Ann, who was after all the person most affected, seemed to take it calmly enough; so calmly that Hugh, who had not discussed the matter with her, suspected that perhaps after all she had some subterranean mode of communication with her husband. Perhaps, contrary to appearances, she was seeing 'something of him. Perhaps she visited him when everyone else was in bed. In any case it was clear that there was nothing he could do about it. He had visited Randall once or twice since their conversation about 'the formal world', but had found his son remote and dreamy and more than usually evasive. Randall was drinking steadily. On the other hand he seemed peaceful, even cheerful, and had an air as of one positively meditating. The Absurd siege could not last forever. The situation was too ridiculous for even Randall to sustain. He must soon return to some version of his normal condition wherein, unable to be in Ann's presence without irritation, he nevertheless followed her everywhere and could scarcely while he was in the house at all, let her out of his sight. From this irritated and obsessive state his present isolation seemed like a disciplined abstention from which some notable purging of the humours might be hoped to follow. It could even be that Hugh's departure would hasten the Armistice.

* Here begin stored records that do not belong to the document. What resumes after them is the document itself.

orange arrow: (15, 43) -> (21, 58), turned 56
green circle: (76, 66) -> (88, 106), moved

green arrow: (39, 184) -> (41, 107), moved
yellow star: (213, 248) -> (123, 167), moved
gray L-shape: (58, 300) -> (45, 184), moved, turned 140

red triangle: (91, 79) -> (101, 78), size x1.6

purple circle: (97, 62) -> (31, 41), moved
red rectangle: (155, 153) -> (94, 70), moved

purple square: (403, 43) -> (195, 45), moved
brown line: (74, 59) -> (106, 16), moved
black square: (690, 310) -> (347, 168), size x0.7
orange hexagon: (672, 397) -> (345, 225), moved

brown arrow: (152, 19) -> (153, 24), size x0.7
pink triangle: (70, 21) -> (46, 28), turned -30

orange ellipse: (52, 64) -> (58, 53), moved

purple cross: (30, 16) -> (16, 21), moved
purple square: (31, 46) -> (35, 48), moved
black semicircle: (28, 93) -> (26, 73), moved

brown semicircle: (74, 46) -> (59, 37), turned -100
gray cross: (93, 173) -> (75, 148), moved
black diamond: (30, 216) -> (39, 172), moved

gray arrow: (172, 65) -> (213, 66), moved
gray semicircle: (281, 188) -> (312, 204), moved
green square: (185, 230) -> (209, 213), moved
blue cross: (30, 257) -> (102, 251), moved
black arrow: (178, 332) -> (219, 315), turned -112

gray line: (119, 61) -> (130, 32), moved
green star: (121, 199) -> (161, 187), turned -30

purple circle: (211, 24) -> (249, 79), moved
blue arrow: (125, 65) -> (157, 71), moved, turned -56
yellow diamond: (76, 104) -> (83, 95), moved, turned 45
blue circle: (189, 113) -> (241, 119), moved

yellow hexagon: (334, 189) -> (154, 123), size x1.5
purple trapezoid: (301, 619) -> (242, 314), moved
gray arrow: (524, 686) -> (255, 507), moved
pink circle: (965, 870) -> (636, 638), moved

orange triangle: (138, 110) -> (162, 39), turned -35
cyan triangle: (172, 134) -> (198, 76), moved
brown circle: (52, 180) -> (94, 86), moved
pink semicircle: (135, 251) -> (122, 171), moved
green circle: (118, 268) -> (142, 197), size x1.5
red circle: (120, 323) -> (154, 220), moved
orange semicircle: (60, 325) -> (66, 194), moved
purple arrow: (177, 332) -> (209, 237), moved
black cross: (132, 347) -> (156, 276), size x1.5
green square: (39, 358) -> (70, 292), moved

So he reasoned. But, with a pleasantly complacent sense that he was justified in cherishing himself, he was clear that whatever the outcome of that argument he would stay no longer at Grayhallock. The big indifferent house, upon which the unhappiness of him and his had made so little impression, and where the phantoms of his sadness were without a resting place, seemed a device of punishment which was not designed for him. He had not made and deserved this cage and he could and would step out of it. He would exert himself later to help those that remained behind. Meanwhile, he had had enough of Ann's worthiness, Randall’s sulks. Swann's piety, Miranda's pranks, Penn's accent, and the gawky rows of dripping rose bushes. He thought of his cosy London flat and the glowing Tintoretto, and it seemed a shrine of refuge.

He wanted too to pass another stage in the distance that separated him from Fanny. He felt pain, he missed her; but part of missing her was knowing, with a cunning of the soul which he could but partly sanction, by what devices he could, miss her less. He was able, he found already, to console himself; and he offered up to her, a melancholy wreath of homage, his consciousness of the inevitability of such consolation. The dead are the victims of the living, and he would live. Already he felt, from her death, obscurely more alive. She fed him. So it was, with misgivings yet relentlessly, that he wished to distance himself from her more accusing image, from the cat-hugging Fanny of the patience-cards and the swallows, the last really humanly present Fanny that he had known. At the clinic she had been frightened with a fear which he could not contemplate; and then she had put on, or had imposed upon her, the impersonality of the officially dying. With that, Hugh also wanted to escape from Ann, and from the way in which Ann's gentle, transparent, more reflective personality kept Fanny disconcertingly alive. Ann's consciousness of the matter seemed to leave no place for consolation, for that symbolic, second slaying of the dead. But then Ann was unhappy and correspondingly unfair.

Laughter and the clatter of the dominoes being piled together on the table marked the end of another game. Ann was telling Penn that it was time for bed, and Penn was arguing that it was too early, and Douglas Swann was pleading for another round, and now Ann was smiling and giving way. Yes, it was an innocent little world. It was an innocent little world, except that Steve was dead and Randall was drunk upstairs and Emma Sands was at this moment existing somewhere in London.